Leros, 1943: la vera storia dell’isola di “Mediterraneo” raccontata in un libro
L’astigiano che fuggì in bicicletta dai Balcani e divenne capo partigiano ad Alba. L’alessandrino esperto in munizioni che scappò in Turchia in barca a remi, fu internato ad Aleppo e poi tornò in Italia per combattere per la liberazione del Paese. La ragazza greca che, sposato un biellese, si travestì da marinaio e si finse uomo per seguirlo nel lager. Sono solo alcune delle storie che hanno come elemento comune Leros. Una delle isole dell’arcipelago del Dodecaneso, dal 1912 alla fine della II Guerra mondiale «colonia bianca» dell’Italia che ispirò il film “ Mediterraneo” di Gabriele Salvatore con Diego Abatantuono, fra gli altri e vincitore del premio Oscar per miglior film straniero . Dal settembre 1943 l’isola, dove sorgeva una delle più grandi basi della Marina italiana, venne bombardata dalla Luftwaffe e poi attaccata. «Per le forze armate italiane si trattò del più lungo episodio di resistenza contro i nazisti - commenta l’alessandrino Andrea Villa, 42 anni, che si occupa di storia contemporanea all’Università di Parma -. Dopo la resa definitiva, migliaia di nostri militari furono deportati ad Atene su vecchie «carrette del mare» e da lì in treno verso i campi di concentramento. Numerose di quelle navi affondarono per le tempeste o le mine, trascinando in fondo al mare circa 15.000 italiani».
Proprio sui militari (tanti i piemontesi) di Leros si è concentrato Villa, che ha dedicato loro un libro (Nelle isole del sole. Gli italiani nel Dodecaneso dall’occupazione al rimpatrio, edizioni Seb. 27).
Così dalle nebbie della Storia emergono figure emblematiche. Come quella di Flavio Villa, alessandrino, arruolato in Marina nel 1940, in quanto operaio di una ditta che produceva munizioni e pezzi di ricambio per navi. «È da lui che sono partito. Era mio nonno: vide per la prima volta il mare a La Spezia. Imparò a nuotare a Leros. Dopo l’8 settembre 1943 partecipò ai 52 giorni di resistenza. Poi fuggì in barca a remi in Turchia e da lì fu trasportato dagli inglesi in un campo di concentramento ad Aleppo. Nel 1944, dopo lo sbarco alleato nel Meridione, tornò a Taranto e combatté per la liberazione d’Italia.
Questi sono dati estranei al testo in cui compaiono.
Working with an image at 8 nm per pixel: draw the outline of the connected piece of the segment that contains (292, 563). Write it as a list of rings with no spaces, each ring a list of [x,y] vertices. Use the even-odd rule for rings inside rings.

Non è mai tornato a Leros, ma ha sempre cercato di piantare nel suo orto, nei pressi di Alessandria, le piante e i fiori tipici del Dodecaneso».
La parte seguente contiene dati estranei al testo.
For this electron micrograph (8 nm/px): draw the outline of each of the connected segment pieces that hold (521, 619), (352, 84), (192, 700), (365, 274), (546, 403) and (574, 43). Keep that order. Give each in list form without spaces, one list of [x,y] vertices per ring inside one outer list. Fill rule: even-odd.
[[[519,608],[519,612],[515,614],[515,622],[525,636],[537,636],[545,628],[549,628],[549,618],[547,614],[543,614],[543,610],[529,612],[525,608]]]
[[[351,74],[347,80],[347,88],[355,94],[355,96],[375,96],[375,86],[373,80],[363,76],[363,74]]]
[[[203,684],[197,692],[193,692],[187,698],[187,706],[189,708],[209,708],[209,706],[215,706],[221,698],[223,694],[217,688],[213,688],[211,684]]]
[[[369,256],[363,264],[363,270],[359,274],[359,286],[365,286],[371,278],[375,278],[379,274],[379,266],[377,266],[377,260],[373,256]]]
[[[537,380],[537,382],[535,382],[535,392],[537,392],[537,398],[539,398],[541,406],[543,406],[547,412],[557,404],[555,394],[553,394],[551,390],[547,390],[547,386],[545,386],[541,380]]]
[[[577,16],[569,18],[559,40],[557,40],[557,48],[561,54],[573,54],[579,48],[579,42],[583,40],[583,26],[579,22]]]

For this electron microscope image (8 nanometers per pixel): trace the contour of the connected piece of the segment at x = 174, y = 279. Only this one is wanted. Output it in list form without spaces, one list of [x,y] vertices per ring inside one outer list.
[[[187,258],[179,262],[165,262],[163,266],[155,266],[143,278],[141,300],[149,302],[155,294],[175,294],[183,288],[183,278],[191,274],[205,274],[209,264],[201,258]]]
Poi ci sono Calliope Controiannis, greca, e Italo Acervo, di Candelo, in servizio alla base sommergibili di Portolago. «Si sposarono nel 1941 - racconta Andrea Villa -. Caduta Leros, pur di stare accanto al marito, Calliope si fece radere i capelli, indossò una divisa da marinaio e si consegnò ai tedeschi che, senza accorgersi dello stratagemma, la deportarono in Germania insieme a Italo».
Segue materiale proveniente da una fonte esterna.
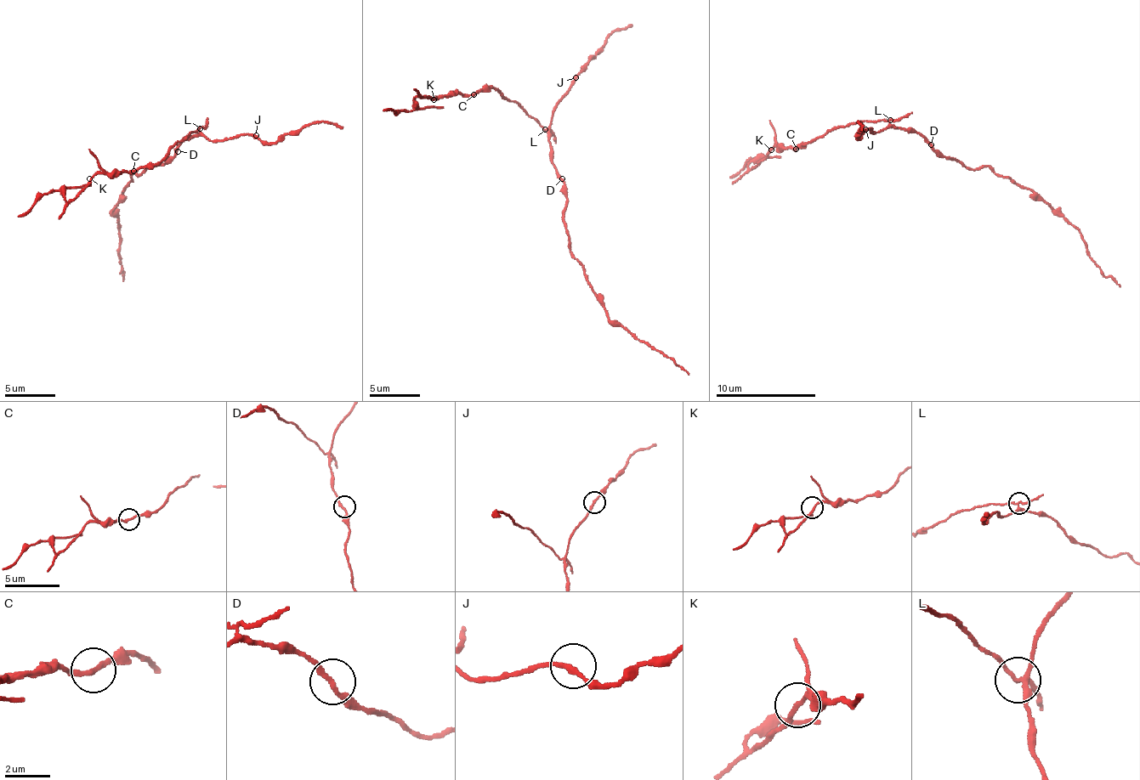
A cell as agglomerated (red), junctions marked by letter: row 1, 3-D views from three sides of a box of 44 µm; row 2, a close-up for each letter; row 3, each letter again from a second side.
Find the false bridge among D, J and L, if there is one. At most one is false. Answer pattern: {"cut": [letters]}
{"cut": ["L"]}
Un’altra storia è quella di Piero Balbo, astigiano, anche lui in servizio nella base navale di Leros. «Dopo l’8 settembre, si sottrasse alla cattura e raggiunse con varie peripezie i Balcani. Per qualche settimana combatté con i partigiani slavi, poi rubò una bicicletta e pedalando tornò ad Alba. Qui divenne uno dei più importanti capi dei partigiani autonomi delle Langhe. Beppe Fenoglio ne ha fatto uno dei personaggi del Partigiano Johnny, dandogli il nome di battaglia di “Comandante Nord”».